Written exercise
Will you quote all of the entries, word for word?
══ Source material ══
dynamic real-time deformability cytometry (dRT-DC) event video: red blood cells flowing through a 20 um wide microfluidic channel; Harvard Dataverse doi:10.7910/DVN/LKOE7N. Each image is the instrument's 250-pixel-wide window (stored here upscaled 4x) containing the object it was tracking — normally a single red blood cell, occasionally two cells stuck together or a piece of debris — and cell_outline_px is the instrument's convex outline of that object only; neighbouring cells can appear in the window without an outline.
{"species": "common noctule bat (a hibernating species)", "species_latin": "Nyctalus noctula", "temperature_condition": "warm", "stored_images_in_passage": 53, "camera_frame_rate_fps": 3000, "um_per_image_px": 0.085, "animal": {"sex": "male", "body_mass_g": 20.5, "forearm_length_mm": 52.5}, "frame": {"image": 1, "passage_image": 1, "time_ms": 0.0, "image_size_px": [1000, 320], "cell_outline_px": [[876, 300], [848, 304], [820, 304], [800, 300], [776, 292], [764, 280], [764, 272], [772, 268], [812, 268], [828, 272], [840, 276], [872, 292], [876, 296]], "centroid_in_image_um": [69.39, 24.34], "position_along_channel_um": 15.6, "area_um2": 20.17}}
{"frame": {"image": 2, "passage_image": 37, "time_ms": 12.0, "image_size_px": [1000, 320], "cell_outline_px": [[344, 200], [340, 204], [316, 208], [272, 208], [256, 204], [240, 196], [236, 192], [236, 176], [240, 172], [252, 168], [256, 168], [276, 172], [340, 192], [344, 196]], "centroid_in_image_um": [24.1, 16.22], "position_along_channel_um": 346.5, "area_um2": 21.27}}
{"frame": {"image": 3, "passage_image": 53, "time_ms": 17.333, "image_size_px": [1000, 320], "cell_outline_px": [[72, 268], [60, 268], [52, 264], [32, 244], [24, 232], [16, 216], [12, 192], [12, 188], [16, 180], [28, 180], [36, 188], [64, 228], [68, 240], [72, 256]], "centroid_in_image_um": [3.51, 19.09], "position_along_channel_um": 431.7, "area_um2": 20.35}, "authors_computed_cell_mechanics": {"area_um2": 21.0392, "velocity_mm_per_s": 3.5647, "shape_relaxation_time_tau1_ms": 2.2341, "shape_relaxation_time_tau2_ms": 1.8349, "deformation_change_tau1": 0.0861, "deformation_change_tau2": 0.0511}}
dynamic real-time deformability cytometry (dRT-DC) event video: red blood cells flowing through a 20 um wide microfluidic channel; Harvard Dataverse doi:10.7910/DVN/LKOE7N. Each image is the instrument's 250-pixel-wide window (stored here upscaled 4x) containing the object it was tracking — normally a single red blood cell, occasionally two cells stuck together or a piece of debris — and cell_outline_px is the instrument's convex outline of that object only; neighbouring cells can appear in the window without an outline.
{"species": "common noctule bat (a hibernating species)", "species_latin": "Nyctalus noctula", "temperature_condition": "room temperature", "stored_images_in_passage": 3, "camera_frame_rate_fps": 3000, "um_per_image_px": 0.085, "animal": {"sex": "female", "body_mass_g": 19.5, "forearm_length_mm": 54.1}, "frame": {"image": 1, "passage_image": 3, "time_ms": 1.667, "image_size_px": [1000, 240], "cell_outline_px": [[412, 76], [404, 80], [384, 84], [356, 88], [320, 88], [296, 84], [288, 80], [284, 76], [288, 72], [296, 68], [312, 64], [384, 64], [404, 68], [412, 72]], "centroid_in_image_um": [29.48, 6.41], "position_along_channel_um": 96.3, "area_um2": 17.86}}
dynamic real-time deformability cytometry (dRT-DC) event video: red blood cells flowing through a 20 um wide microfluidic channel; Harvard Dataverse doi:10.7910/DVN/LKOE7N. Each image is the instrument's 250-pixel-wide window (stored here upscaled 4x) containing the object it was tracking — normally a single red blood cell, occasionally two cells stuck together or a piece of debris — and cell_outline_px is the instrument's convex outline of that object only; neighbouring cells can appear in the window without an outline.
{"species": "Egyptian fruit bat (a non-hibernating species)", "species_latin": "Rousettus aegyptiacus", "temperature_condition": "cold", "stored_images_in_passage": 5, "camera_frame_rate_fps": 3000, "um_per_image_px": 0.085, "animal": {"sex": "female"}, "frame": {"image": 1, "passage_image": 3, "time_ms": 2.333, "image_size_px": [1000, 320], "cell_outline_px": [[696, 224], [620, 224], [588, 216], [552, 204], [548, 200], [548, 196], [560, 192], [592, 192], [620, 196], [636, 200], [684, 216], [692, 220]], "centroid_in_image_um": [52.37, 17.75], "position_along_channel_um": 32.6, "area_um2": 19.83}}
═══
Solution to this exercise
dynamic real-time deformability cytometry (dRT-DC) event video: red blood cells flowing through a 20 um wide microfluidic channel; Harvard Dataverse doi:10.7910/DVN/LKOE7N. Each image is the instrument's 250-pixel-wide window (stored here upscaled 4x) containing the object it was tracking — normally a single red blood cell, occasionally two cells stuck together or a piece of debris — and cell_outline_px is the instrument's convex outline of that object only; neighbouring cells can appear in the window without an outline.
{"species": "common noctule bat (a hibernating species)", "species_latin": "Nyctalus noctula", "temperature_condition": "warm", "stored_images_in_passage": 53, "camera_frame_rate_fps": 3000, "um_per_image_px": 0.085, "animal": {"sex": "male", "body_mass_g": 20.5, "forearm_length_mm": 52.5}, "frame": {"image": 1, "passage_image": 1, "time_ms": 0.0, "image_size_px": [1000, 320], "cell_outline_px": [[876, 300], [848, 304], [820, 304], [800, 300], [776, 292], [764, 280], [764, 272], [772, 268], [812, 268], [828, 272], [840, 276], [872, 292], [876, 296]], "centroid_in_image_um": [69.39, 24.34], "position_along_channel_um": 15.6, "area_um2": 20.17}}
{"frame": {"image": 2, "passage_image": 37, "time_ms": 12.0, "image_size_px": [1000, 320], "cell_outline_px": [[344, 200], [340, 204], [316, 208], [272, 208], [256, 204], [240, 196], [236, 192], [236, 176], [240, 172], [252, 168], [256, 168], [276, 172], [340, 192], [344, 196]], "centroid_in_image_um": [24.1, 16.22], "position_along_channel_um": 346.5, "area_um2": 21.27}}
{"frame": {"image": 3, "passage_image": 53, "time_ms": 17.333, "image_size_px": [1000, 320], "cell_outline_px": [[72, 268], [60, 268], [52, 264], [32, 244], [24, 232], [16, 216], [12, 192], [12, 188], [16, 180], [28, 180], [36, 188], [64, 228], [68, 240], [72, 256]], "centroid_in_image_um": [3.51, 19.09], "position_along_channel_um": 431.7, "area_um2": 20.35}, "authors_computed_cell_mechanics": {"area_um2": 21.0392, "velocity_mm_per_s": 3.5647, "shape_relaxation_time_tau1_ms": 2.2341, "shape_relaxation_time_tau2_ms": 1.8349, "deformation_change_tau1": 0.0861, "deformation_change_tau2": 0.0511}}
dynamic real-time deformability cytometry (dRT-DC) event video: red blood cells flowing through a 20 um wide microfluidic channel; Harvard Dataverse doi:10.7910/DVN/LKOE7N. Each image is the instrument's 250-pixel-wide window (stored here upscaled 4x) containing the object it was tracking — normally a single red blood cell, occasionally two cells stuck together or a piece of debris — and cell_outline_px is the instrument's convex outline of that object only; neighbouring cells can appear in the window without an outline.
{"species": "common noctule bat (a hibernating species)", "species_latin": "Nyctalus noctula", "temperature_condition": "room temperature", "stored_images_in_passage": 3, "camera_frame_rate_fps": 3000, "um_per_image_px": 0.085, "animal": {"sex": "female", "body_mass_g": 19.5, "forearm_length_mm": 54.1}, "frame": {"image": 1, "passage_image": 3, "time_ms": 1.667, "image_size_px": [1000, 240], "cell_outline_px": [[412, 76], [404, 80], [384, 84], [356, 88], [320, 88], [296, 84], [288, 80], [284, 76], [288, 72], [296, 68], [312, 64], [384, 64], [404, 68], [412, 72]], "centroid_in_image_um": [29.48, 6.41], "position_along_channel_um": 96.3, "area_um2": 17.86}}
dynamic real-time deformability cytometry (dRT-DC) event video: red blood cells flowing through a 20 um wide microfluidic channel; Harvard Dataverse doi:10.7910/DVN/LKOE7N. Each image is the instrument's 250-pixel-wide window (stored here upscaled 4x) containing the object it was tracking — normally a single red blood cell, occasionally two cells stuck together or a piece of debris — and cell_outline_px is the instrument's convex outline of that object only; neighbouring cells can appear in the window without an outline.
{"species": "Egyptian fruit bat (a non-hibernating species)", "species_latin": "Rousettus aegyptiacus", "temperature_condition": "cold", "stored_images_in_passage": 5, "camera_frame_rate_fps": 3000, "um_per_image_px": 0.085, "animal": {"sex": "female"}, "frame": {"image": 1, "passage_image": 3, "time_ms": 2.333, "image_size_px": [1000, 320], "cell_outline_px": [[696, 224], [620, 224], [588, 216], [552, 204], [548, 200], [548, 196], [560, 192], [592, 192], [620, 196], [636, 200], [684, 216], [692, 220]], "centroid_in_image_um": [52.37, 17.75], "position_along_channel_um": 32.6, "area_um2": 19.83}}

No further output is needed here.